Copy every line of the listing below, keeping each character, number, and line break the same.

========

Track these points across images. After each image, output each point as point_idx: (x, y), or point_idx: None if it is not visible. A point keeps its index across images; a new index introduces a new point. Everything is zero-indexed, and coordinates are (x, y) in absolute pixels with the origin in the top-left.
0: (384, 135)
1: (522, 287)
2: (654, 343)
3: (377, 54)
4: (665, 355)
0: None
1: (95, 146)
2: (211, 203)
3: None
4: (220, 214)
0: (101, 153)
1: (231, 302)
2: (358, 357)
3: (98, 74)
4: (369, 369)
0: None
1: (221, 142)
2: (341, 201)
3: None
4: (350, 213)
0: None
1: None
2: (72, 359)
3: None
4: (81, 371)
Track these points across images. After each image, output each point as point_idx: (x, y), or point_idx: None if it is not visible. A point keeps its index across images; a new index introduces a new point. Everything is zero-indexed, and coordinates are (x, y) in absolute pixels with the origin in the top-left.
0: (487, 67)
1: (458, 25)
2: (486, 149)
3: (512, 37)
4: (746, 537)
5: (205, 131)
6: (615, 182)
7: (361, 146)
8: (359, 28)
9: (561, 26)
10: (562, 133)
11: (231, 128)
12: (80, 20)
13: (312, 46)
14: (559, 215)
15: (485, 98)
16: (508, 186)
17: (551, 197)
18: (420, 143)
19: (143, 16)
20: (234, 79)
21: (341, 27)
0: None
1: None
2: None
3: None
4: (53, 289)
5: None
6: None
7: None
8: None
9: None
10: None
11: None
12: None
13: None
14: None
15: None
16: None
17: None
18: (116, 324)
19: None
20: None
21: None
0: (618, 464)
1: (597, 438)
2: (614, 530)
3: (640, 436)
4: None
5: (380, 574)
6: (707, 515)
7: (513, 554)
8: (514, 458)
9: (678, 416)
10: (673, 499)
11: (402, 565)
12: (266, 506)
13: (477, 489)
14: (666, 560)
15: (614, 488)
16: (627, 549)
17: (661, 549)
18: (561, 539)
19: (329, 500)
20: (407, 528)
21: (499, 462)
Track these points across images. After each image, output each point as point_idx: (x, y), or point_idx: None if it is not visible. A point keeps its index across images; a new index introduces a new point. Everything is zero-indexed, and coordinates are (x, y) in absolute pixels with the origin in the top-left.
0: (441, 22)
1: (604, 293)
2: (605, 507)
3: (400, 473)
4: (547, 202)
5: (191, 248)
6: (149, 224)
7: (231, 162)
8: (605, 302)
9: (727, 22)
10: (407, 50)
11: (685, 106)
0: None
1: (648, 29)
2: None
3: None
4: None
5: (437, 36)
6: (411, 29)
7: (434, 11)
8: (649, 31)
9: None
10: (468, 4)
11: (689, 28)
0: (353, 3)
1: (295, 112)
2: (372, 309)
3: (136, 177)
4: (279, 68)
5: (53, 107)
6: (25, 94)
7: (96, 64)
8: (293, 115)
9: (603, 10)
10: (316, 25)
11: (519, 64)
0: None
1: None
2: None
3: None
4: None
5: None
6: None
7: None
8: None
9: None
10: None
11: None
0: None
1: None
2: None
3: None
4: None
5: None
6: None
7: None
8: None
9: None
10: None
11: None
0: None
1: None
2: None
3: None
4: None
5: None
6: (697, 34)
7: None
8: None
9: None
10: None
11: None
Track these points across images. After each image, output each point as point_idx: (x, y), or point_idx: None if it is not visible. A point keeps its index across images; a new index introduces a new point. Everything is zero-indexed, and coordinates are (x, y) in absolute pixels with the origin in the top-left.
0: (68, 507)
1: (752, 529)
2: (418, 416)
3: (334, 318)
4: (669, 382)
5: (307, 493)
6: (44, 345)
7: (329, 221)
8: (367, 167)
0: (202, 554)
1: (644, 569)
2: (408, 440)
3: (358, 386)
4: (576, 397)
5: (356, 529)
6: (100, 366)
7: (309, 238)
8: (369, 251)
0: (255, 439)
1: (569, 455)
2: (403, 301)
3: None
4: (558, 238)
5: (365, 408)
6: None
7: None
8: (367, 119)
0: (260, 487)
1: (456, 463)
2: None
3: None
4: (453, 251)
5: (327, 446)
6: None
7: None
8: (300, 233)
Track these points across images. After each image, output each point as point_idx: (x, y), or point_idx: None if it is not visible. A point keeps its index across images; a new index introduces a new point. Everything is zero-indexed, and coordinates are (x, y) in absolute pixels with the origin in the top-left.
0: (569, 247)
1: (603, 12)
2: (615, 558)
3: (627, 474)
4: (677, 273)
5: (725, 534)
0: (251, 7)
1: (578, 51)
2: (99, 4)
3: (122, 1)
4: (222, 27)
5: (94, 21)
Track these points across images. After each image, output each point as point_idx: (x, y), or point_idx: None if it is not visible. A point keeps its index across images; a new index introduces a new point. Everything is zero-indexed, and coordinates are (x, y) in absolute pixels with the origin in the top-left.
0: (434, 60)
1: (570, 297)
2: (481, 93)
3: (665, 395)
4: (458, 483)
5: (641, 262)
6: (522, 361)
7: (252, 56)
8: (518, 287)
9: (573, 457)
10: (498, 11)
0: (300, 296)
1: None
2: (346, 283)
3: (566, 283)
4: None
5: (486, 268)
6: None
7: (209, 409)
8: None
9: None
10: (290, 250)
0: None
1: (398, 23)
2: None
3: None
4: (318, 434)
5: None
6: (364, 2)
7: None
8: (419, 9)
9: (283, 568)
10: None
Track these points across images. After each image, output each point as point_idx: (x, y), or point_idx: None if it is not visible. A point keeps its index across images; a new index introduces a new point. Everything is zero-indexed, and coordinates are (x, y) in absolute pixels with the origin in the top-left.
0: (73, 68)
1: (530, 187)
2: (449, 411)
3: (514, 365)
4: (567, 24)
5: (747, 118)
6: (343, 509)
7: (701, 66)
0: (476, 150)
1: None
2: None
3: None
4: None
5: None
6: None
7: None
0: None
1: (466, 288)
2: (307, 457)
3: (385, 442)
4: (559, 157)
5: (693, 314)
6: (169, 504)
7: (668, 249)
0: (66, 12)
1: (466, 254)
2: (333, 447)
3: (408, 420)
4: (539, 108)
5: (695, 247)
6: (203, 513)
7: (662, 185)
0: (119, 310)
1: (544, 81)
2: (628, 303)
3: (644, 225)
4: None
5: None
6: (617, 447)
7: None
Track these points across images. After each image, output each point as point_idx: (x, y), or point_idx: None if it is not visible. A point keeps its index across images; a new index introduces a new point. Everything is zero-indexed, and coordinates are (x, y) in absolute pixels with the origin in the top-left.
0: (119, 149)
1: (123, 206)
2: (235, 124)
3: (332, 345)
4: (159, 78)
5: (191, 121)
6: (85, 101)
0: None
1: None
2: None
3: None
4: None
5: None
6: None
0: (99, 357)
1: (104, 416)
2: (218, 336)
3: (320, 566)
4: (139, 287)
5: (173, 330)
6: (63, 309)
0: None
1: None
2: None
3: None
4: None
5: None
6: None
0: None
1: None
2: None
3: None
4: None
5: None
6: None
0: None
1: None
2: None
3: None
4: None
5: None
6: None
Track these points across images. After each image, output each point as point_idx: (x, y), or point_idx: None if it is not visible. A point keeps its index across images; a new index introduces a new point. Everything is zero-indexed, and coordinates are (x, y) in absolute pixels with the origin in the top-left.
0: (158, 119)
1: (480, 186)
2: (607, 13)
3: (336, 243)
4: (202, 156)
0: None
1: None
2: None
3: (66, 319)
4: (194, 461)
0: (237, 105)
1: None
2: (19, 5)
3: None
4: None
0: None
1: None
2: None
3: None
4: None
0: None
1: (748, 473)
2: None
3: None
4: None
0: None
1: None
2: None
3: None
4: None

========

## RESULT OF THIS TASK
Track these points across images. After each image, output each point as point_idx: (x, y), or point_idx: None if it is not visible. A point keeps its index across images; a new index introduces a new point. Everything is zero-indexed, and coordinates are (x, y) in absolute pixels with the origin in the top-left.
0: (384, 135)
1: (522, 287)
2: (654, 343)
3: (377, 54)
4: (665, 355)
0: None
1: (95, 146)
2: (211, 203)
3: None
4: (220, 214)
0: (101, 153)
1: (231, 302)
2: (358, 357)
3: (98, 74)
4: (369, 369)
0: None
1: (221, 142)
2: (341, 201)
3: None
4: (350, 213)
0: None
1: None
2: (72, 359)
3: None
4: (81, 371)
Track these points across images. After each image, output each point as point_idx: (x, y), or point_idx: None if it is not visible. A point keeps its index across images; a new index introduces a new point. Everything is zero-indexed, and coordinates are (x, y) in absolute pixels with the origin in the top-left.
0: (487, 67)
1: (458, 25)
2: (486, 149)
3: (512, 37)
4: (746, 537)
5: (205, 131)
6: (615, 182)
7: (361, 146)
8: (359, 28)
9: (561, 26)
10: (562, 133)
11: (231, 128)
12: (80, 20)
13: (312, 46)
14: (559, 215)
15: (485, 98)
16: (508, 186)
17: (551, 197)
18: (420, 143)
19: (143, 16)
20: (234, 79)
21: (341, 27)
0: None
1: None
2: None
3: None
4: (53, 289)
5: None
6: None
7: None
8: None
9: None
10: None
11: None
12: None
13: None
14: None
15: None
16: None
17: None
18: (116, 324)
19: None
20: None
21: None
0: (618, 464)
1: (597, 438)
2: (614, 530)
3: (640, 436)
4: None
5: (380, 574)
6: (707, 515)
7: (513, 554)
8: (514, 458)
9: (678, 416)
10: (673, 499)
11: (402, 565)
12: (266, 506)
13: (477, 489)
14: (666, 560)
15: (614, 488)
16: (627, 549)
17: (661, 549)
18: (561, 539)
19: (329, 500)
20: (407, 528)
21: (499, 462)
Track these points across images. After each image, output each point as point_idx: (x, y), or point_idx: None if it is not visible. A point keeps its index across images; a new index introduces a new point. Everything is zero-indexed, and coordinates are (x, y) in absolute pixels with the origin in the top-left.
0: (441, 22)
1: (604, 293)
2: (605, 507)
3: (400, 473)
4: (547, 202)
5: (191, 248)
6: (149, 224)
7: (231, 162)
8: (605, 302)
9: (727, 22)
10: (407, 50)
11: (685, 106)
0: None
1: (648, 29)
2: None
3: None
4: None
5: (437, 36)
6: (411, 29)
7: (434, 11)
8: (649, 31)
9: None
10: (468, 4)
11: (689, 28)
0: (353, 3)
1: (295, 112)
2: (372, 309)
3: (136, 177)
4: (279, 68)
5: (53, 107)
6: (25, 94)
7: (96, 64)
8: (293, 115)
9: (603, 10)
10: (316, 25)
11: (519, 64)
0: None
1: None
2: None
3: None
4: None
5: None
6: None
7: None
8: None
9: None
10: None
11: None
0: None
1: None
2: None
3: None
4: None
5: None
6: None
7: None
8: None
9: None
10: None
11: None
0: None
1: None
2: None
3: None
4: None
5: None
6: (697, 34)
7: None
8: None
9: None
10: None
11: None
Track these points across images. After each image, output each point as point_idx: (x, y), or point_idx: None if it is not visible. A point keeps its index across images; a new index introduces a new point. Everything is zero-indexed, and coordinates are (x, y) in absolute pixels with the origin in the top-left.
0: (68, 507)
1: (752, 529)
2: (418, 416)
3: (334, 318)
4: (669, 382)
5: (307, 493)
6: (44, 345)
7: (329, 221)
8: (367, 167)
0: (202, 554)
1: (644, 569)
2: (408, 440)
3: (358, 386)
4: (576, 397)
5: (356, 529)
6: (100, 366)
7: (309, 238)
8: (369, 251)
0: (255, 439)
1: (569, 455)
2: (403, 301)
3: None
4: (558, 238)
5: (365, 408)
6: None
7: None
8: (367, 119)
0: (260, 487)
1: (456, 463)
2: None
3: None
4: (453, 251)
5: (327, 446)
6: None
7: None
8: (300, 233)
Track these points across images. After each image, output each point as point_idx: (x, y), or point_idx: None if it is not visible. A point keeps its index across images; a new index introduces a new point. Everything is zero-indexed, and coordinates are (x, y) in absolute pixels with the origin in the top-left.
0: (569, 247)
1: (603, 12)
2: (615, 558)
3: (627, 474)
4: (677, 273)
5: (725, 534)
0: (251, 7)
1: (578, 51)
2: (99, 4)
3: (122, 1)
4: (222, 27)
5: (94, 21)
Track these points across images. After each image, output each point as point_idx: (x, y), or point_idx: None if it is not visible. A point keeps its index across images; a new index introduces a new point. Everything is zero-indexed, and coordinates are (x, y) in absolute pixels with the origin in the top-left.
0: (434, 60)
1: (570, 297)
2: (481, 93)
3: (665, 395)
4: (458, 483)
5: (641, 262)
6: (522, 361)
7: (252, 56)
8: (518, 287)
9: (573, 457)
10: (498, 11)
0: (300, 296)
1: None
2: (346, 283)
3: (566, 283)
4: None
5: (486, 268)
6: None
7: (209, 409)
8: None
9: None
10: (290, 250)
0: None
1: (398, 23)
2: None
3: None
4: (318, 434)
5: None
6: (364, 2)
7: None
8: (419, 9)
9: (283, 568)
10: None
Track these points across images. After each image, output each point as point_idx: (x, y), or point_idx: None if it is not visible. A point keeps its index across images; a new index introduces a new point. Everything is zero-indexed, and coordinates are (x, y) in absolute pixels with the origin in the top-left.
0: (73, 68)
1: (530, 187)
2: (449, 411)
3: (514, 365)
4: (567, 24)
5: (747, 118)
6: (343, 509)
7: (701, 66)
0: (476, 150)
1: None
2: None
3: None
4: None
5: None
6: None
7: None
0: None
1: (466, 288)
2: (307, 457)
3: (385, 442)
4: (559, 157)
5: (693, 314)
6: (169, 504)
7: (668, 249)
0: (66, 12)
1: (466, 254)
2: (333, 447)
3: (408, 420)
4: (539, 108)
5: (695, 247)
6: (203, 513)
7: (662, 185)
0: (119, 310)
1: (544, 81)
2: (628, 303)
3: (644, 225)
4: None
5: None
6: (617, 447)
7: None
Track these points across images. After each image, output each point as point_idx: (x, y), or point_idx: None if it is not visible. A point keeps its index across images; a new index introduces a new point. Everything is zero-indexed, and coordinates are (x, y) in absolute pixels with the origin in the top-left.
0: (119, 149)
1: (123, 206)
2: (235, 124)
3: (332, 345)
4: (159, 78)
5: (191, 121)
6: (85, 101)
0: None
1: None
2: None
3: None
4: None
5: None
6: None
0: (99, 357)
1: (104, 416)
2: (218, 336)
3: (320, 566)
4: (139, 287)
5: (173, 330)
6: (63, 309)
0: None
1: None
2: None
3: None
4: None
5: None
6: None
0: None
1: None
2: None
3: None
4: None
5: None
6: None
0: None
1: None
2: None
3: None
4: None
5: None
6: None
Track these points across images. After each image, output each point as point_idx: (x, y), or point_idx: None if it is not visible. A point keeps its index across images; a new index introduces a new point. Everything is zero-indexed, and coordinates are (x, y) in absolute pixels with the origin in the top-left.
0: (158, 119)
1: (480, 186)
2: (607, 13)
3: (336, 243)
4: (202, 156)
0: None
1: None
2: None
3: (66, 319)
4: (194, 461)
0: (237, 105)
1: None
2: (19, 5)
3: None
4: None
0: None
1: None
2: None
3: None
4: None
0: None
1: (748, 473)
2: None
3: None
4: None
0: None
1: None
2: None
3: None
4: None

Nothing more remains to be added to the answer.